Captain Kulu acknowledges the security concerns, recognising the tremendous efforts of the rangers. “We cannot fail to see the great work these rangers have done, some even losing their limbs to these very traps. Imagine if a trap is laid under a hole and camouflaged on top with grass, then it rains. The chances are higher that you won’t see the marks for precaution.”
Despite the risks and accidents, Keigwin emphasised that the US and UK serve as invaluable capacity-building partners.
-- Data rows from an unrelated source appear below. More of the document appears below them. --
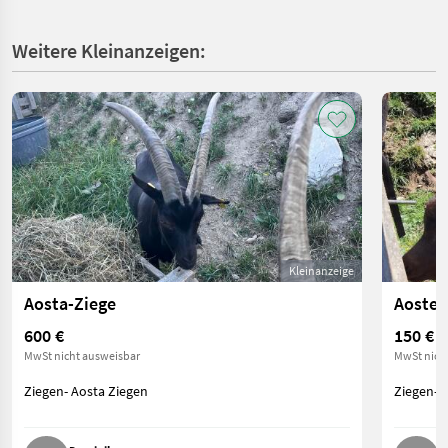
Weitere Kleinanzeigen:
Kleinanzeige
Aosta-Ziege
Aoster
600 €
150 €
MwSt nicht ausweisbar
MwSt nich
Ziegen- Aosta Ziegen
Ziegen- 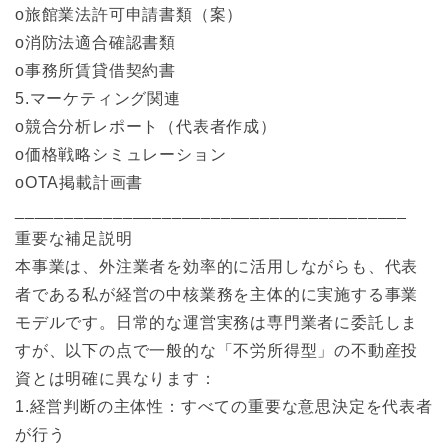
o旅館業法許可申請書類（案）
o消防法適合確認書類
o事務所賃貸借契約書
5.マーケティング関連
o競合分析レポート（代表者作成）
o価格戦略シミュレーション
oOTA掲載計画書
________________________________________
重要な補足説明
本事業は、外注業者を効率的に活用しながらも、代表
者である私が経営の中核業務を主体的に実施する事業
モデルです。日常的な運営実務は専門業者に委託しま
すが、以下の点で一般的な「不労所得型」の不動産投
資とは明確に異なります：
1.経営判断の主体性：すべての重要な意思決定を代表者
が行う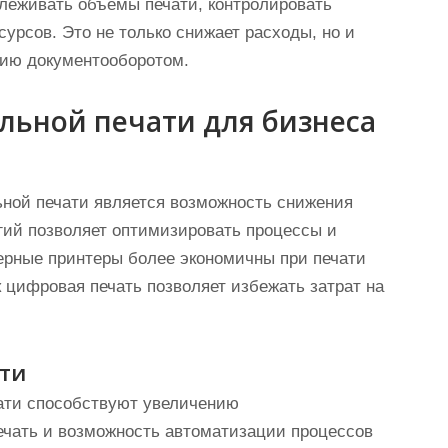
леживать объемы печати, контролировать
урсов. Это не только снижает расходы, но и
ию документооборотом.
ьной печати для бизнеса
ной печати является возможность снижения
гий позволяет оптимизировать процессы и
зерные принтеры более экономичны при печати
 цифровая печать позволяет избежать затрат на
ти
ати способствуют увеличению
ечать и возможность автоматизации процессов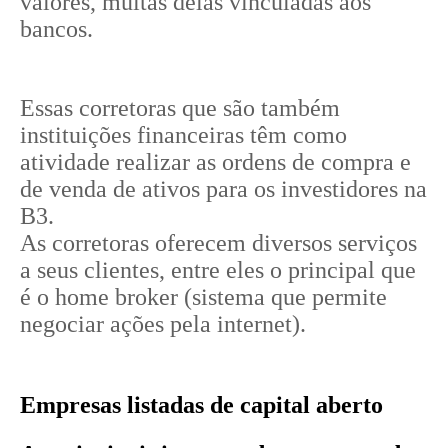
valores, muitas delas vinculadas aos
bancos.
Essas corretoras que são também
instituições financeiras têm como
atividade realizar as ordens de compra e
de venda de ativos para os investidores na
B3.
As corretoras oferecem diversos serviços
a seus clientes, entre eles o principal que
é o home broker (sistema que permite
negociar ações pela internet).
Empresas listadas de capital aberto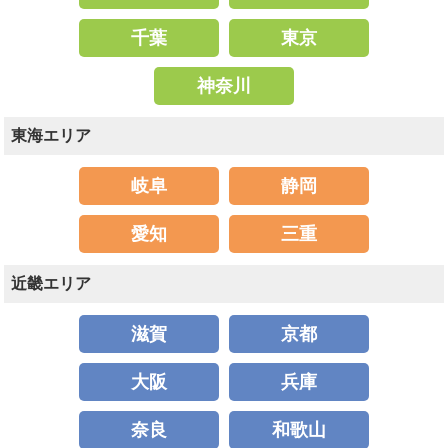
千葉
東京
神奈川
東海エリア
岐阜
静岡
愛知
三重
近畿エリア
滋賀
京都
大阪
兵庫
奈良
和歌山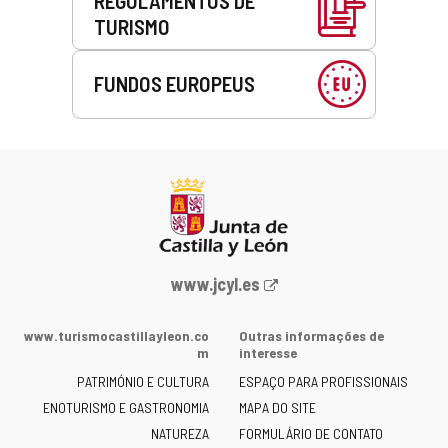
REGULAMENTOS DE
TURISMO
FUNDOS EUROPEUS
Portal
www.jcyl.es
Web
da
www.turismocastillayleon.co
Outras informações de
Junta
m
interesse
de
PATRIMÓNIO E CULTURA
ESPAÇO PARA PROFISSIONAIS
Castilla
ENOTURISMO E GASTRONOMIA
MAPA DO SITE
y
NATUREZA
FORMULÁRIO DE CONTATO
León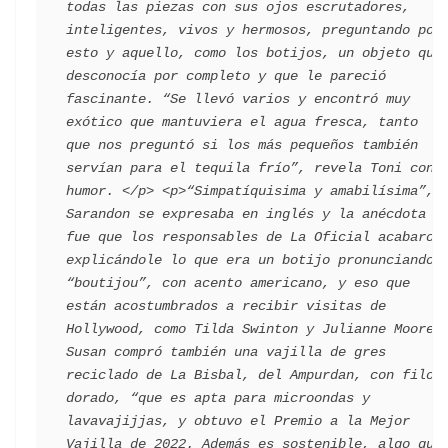
todas las piezas con sus ojos escrutadores, 
inteligentes, vivos y hermosos, preguntando por 
esto y aquello, como los botijos, un objeto que 
desconocía por completo y que le pareció 
fascinante. “Se llevó varios y encontró muy 
exótico que mantuviera el agua fresca, tanto 
que nos preguntó si los más pequeños también 
servían para el tequila frío”, revela Toni con 
humor. </p> <p>“Simpatíquisima y amabilísima”, 
Sarandon se expresaba en inglés y la anécdota 
fue que los responsables de La Oficial acabaron 
explicándole lo que era un botijo pronunciando 
“boutijou”, con acento americano, y eso que 
están acostumbrados a recibir visitas de 
Hollywood, como Tilda Swinton y Julianne Moore. 
Susan compró también una vajilla de gres 
reciclado de La Bisbal, del Ampurdan, con filo 
dorado, “que es apta para microondas y 
lavavajijjas, y obtuvo el Premio a la Mejor 
Vajilla de 2022. Además es sostenible, algo que 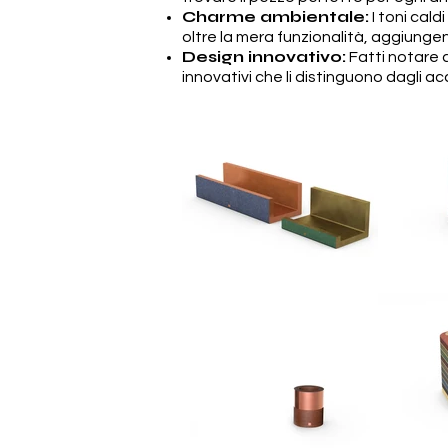
Charme ambientale:
I toni cal
oltre la mera funzionalità, aggiungen
Design innovativo:
Fatti notare c
innovativi che li distinguono dagli a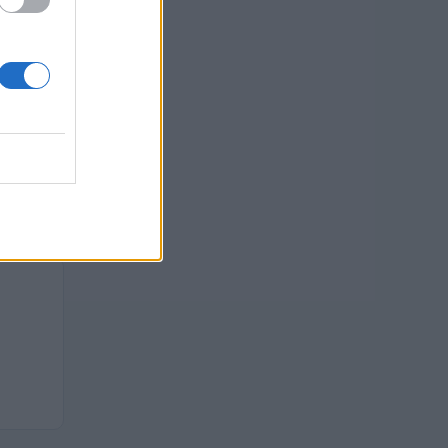
 euro
euro
euro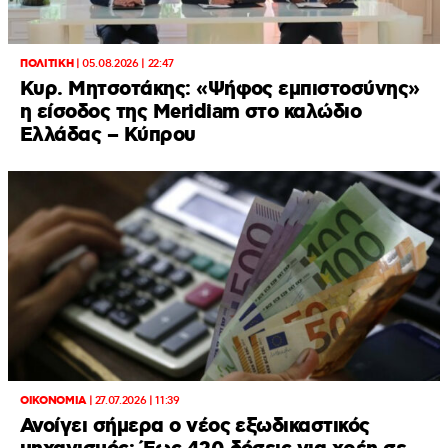
ΠΟΛΙΤΙΚΗ
|
05.08.2026 | 22:47
Κυρ. Μητσοτάκης: «Ψήφος εμπιστοσύνης»
η είσοδος της Meridiam στο καλώδιο
Ελλάδας – Κύπρου
ΟΙΚΟΝΟΜΙΑ
|
27.07.2026 | 11:39
Ανοίγει σήμερα ο νέος εξωδικαστικός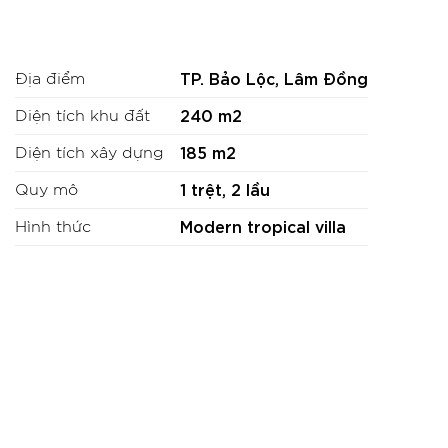
TP. Bảo Lộc, Lâm Đồng
Địa điểm
240 m2
Diện tích khu đất
185 m2
Diện tích xây dựng
1 trệt, 2 lầu
Quy mô
Modern tropical villa
Hình thức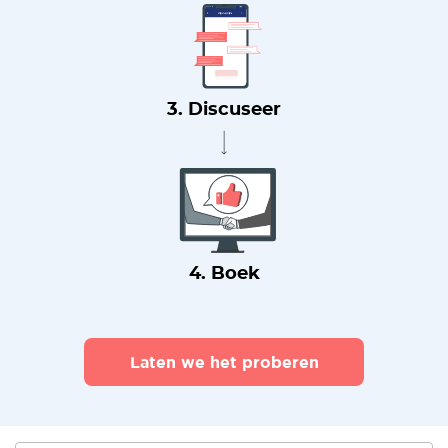
3. Discuseer
4. Boek
Laten we het proberen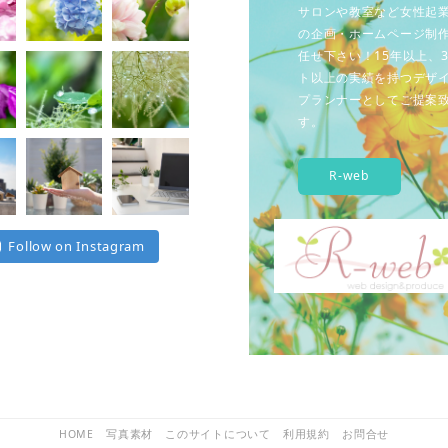
サロンや教室など女性起
の企画・ホームページ制
任せ下さい！15年以上、3
ト以上の実績を持つデザ
プランナーとしてご提案
す。
R-web
Follow on Instagram
HOME
写真素材
このサイトについて
利用規約
お問合せ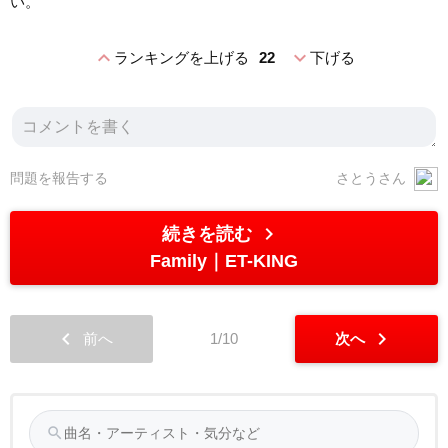
い。
expand_less
expand_more
ランキングを上げる
22
下げる
問題を報告する
さとうさん
chevron_right
続きを読む
Family
ET-KING
chevron_left
chevron_right
前へ
1/10
次へ
search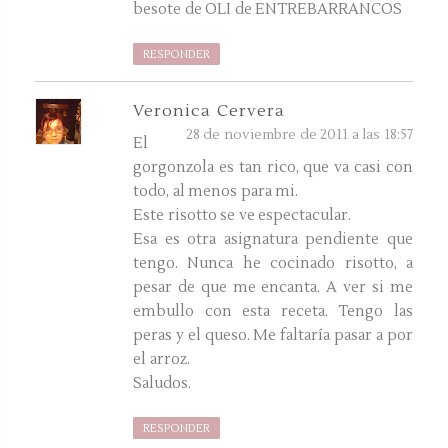
besote de OLI de ENTREBARRANCOS
RESPONDER
Veronica Cervera
28 de noviembre de 2011 a las 18:57
El
gorgonzola es tan rico, que va casi con
todo, al menos para mi.
Este risotto se ve espectacular.
Esa es otra asignatura pendiente que
tengo. Nunca he cocinado risotto, a
pesar de que me encanta. A ver si me
embullo con esta receta. Tengo las
peras y el queso. Me faltaría pasar a por
el arroz.
Saludos.
RESPONDER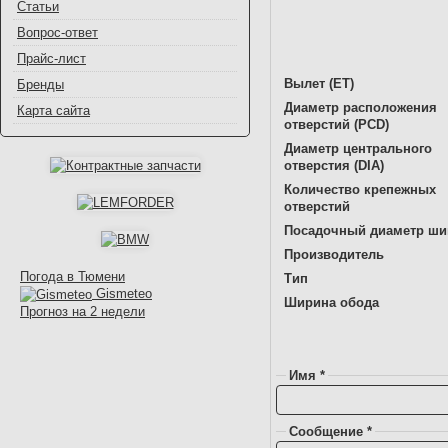
Статьи
Вопрос-ответ
Прайс-лист
Вылет (ET)
Бренды
Диаметр расположения
Карта сайта
отверстий (PCD)
Диаметр центрального
отверстия (DIA)
Количество крепежных
отверстий
Посадочный диаметр ш
Производитель
Погода в Тюмени
Тип
Gismeteo
Ширина обода
Прогноз на 2 недели
Имя *
Сообщение *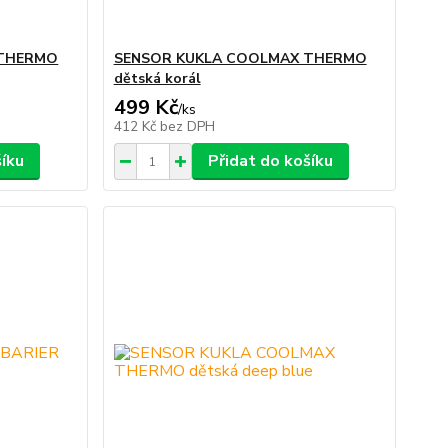
 THERMO
SENSOR KUKLA COOLMAX THERMO
dětská korál
499 Kč
/
ks
412 Kč
bez DPH
šíku
Přidat do košíku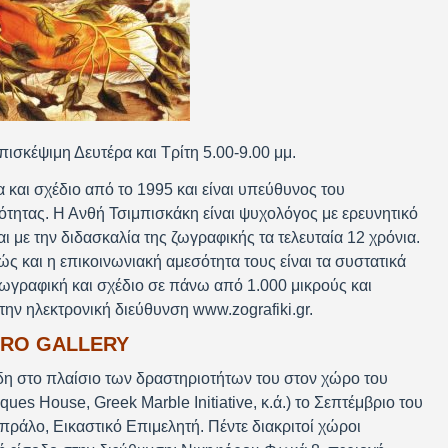
επισκέψιμη Δευτέρα και Τρίτη 5.00-9.00 μμ.
και σχέδιο από το 1995 και είναι υπεύθυνος του
τητας. Η Ανθή Τσιμπισκάκη είναι ψυχολόγος με ερευνητικό
ι με την διδασκαλία της ζωγραφικής τα τελευταία 12 χρόνια.
ώς και η επικοινωνιακή αμεσότητα τους είναι τα συστατικά
 ζωγραφική και σχέδιο σε πάνω από 1.000 μικρούς και
ην ηλεκτρονική διεύθυνση www.zografiki.gr.
YRO GALLERY
δη στο πλαίσιο των δραστηριοτήτων του στον χώρο του
ues House, Greek Marble Initiative, κ.ά.) το Σεπτέμβριο του
πράλο, Εικαστικό Επιμελητή. Πέντε διακριτοί χώροι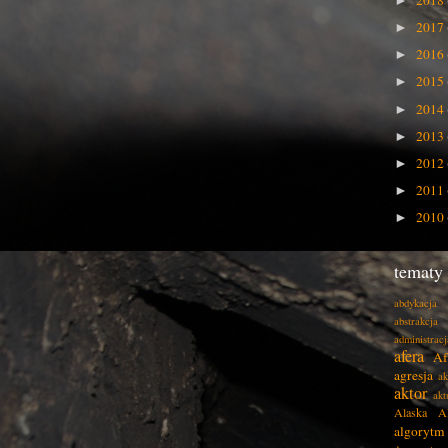
2018
►
2017
►
2016
►
2015
►
2014
►
2013
►
2012
►
2011
►
2010
►
tematy
abdykacja
abstrakcja
administracj
afera
Af
agresja
ak
aktor
akt
Alaska
A
algorytm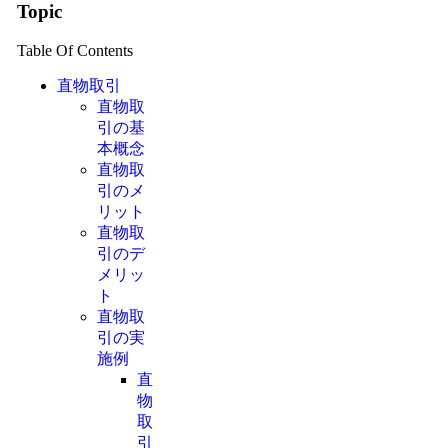
Topic
Table Of Contents
直物取引
直物取
引の基
本概念
直物取
引のメ
リット
直物取
引のデ
メリッ
ト
直物取
引の実
施例
直
物
取
引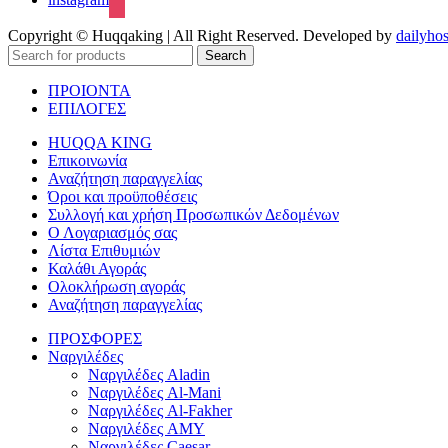
Copyright © Huqqaking | All Right Reserved. Developed by
dailyhos
Search
ΠΡΟΙΟΝΤΑ
ΕΠΙΛΟΓΕΣ
HUQQA KING
Επικοινωνία
Αναζήτηση παραγγελίας
Όροι και προϋποθέσεις
Συλλογή και χρήση Προσωπικών Δεδομένων
Ο Λογαριασμός σας
Λίστα Επιθυμιών
Καλάθι Αγοράς
Ολοκλήρωση αγοράς
Αναζήτηση παραγγελίας
ΠΡΟΣΦΟΡΕΣ
Ναργιλέδες
Ναργιλέδες Aladin
Ναργιλέδες Al-Mani
Ναργιλέδες Al-Fakher
Ναργιλέδες AΜΥ
Ναργιλέδες Caesar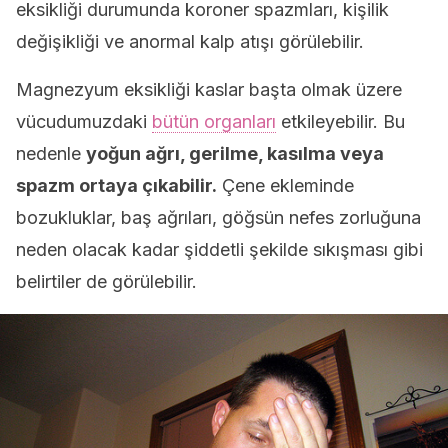
eksikliği durumunda koroner spazmları, kişilik
değişikliği ve anormal kalp atışı görülebilir.
Magnezyum eksikliği kaslar başta olmak üzere
vücudumuzdaki
bütün organları
etkileyebilir. Bu
nedenle
yoğun ağrı, gerilme, kasılma veya
spazm ortaya çıkabilir.
Çene ekleminde
bozukluklar, baş ağrıları, göğsün nefes zorluğuna
neden olacak kadar şiddetli şekilde sıkışması gibi
belirtiler de görülebilir.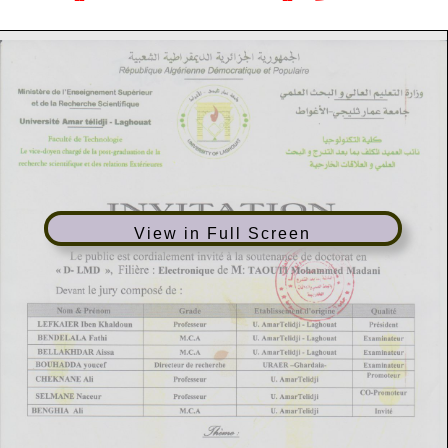
View in Full Screen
They continuously enhance ranger training with highly sophisticated measures, instructing rangers on everything from strategic movement during patrols to ensuring they remain below the poachers’ radar.
After the gruelling and awe-inspiring contest, the Kidepo Valley National Park team emerged triumphant, crossing the finish line after two-and-a-half hours of relentless determination. Ekwiru, the captain of his ranger team, proudly clutched the gleaming trophy and shared in the Shs1 million cash prize.
“This singular event has already raised $20,000, but I have no doubt it will reach 50 or even a hundred thousand dollars,” Keigwin underscored the significance of the wildlife challenge, adding, ”Tourism stands as our largest GDP earner and yet it possesses the capacity to double, if not triple. With a current workforce of a million people, it could easily employ two or even three million — a lucrative investment for our country’s future.”
For Ekwiru, the Challenge serves as a litmus test for their abilities. “If you’re not fit, I swear you cannot manage conservation work. It’s an event we cannot afford to miss. Here, you get to reunite with old friends you trained with but were deployed in different camps.”
In a heartfelt appeal, Esme Stewart, a project assistant at Volcanoes Safaris Partnership Trust, emphasised the importance of rangers to the tourism sector.
“Their dedicated work needs global recognition. There isn’t enough awareness about their everyday challenges and efforts in this demanding world,” she said.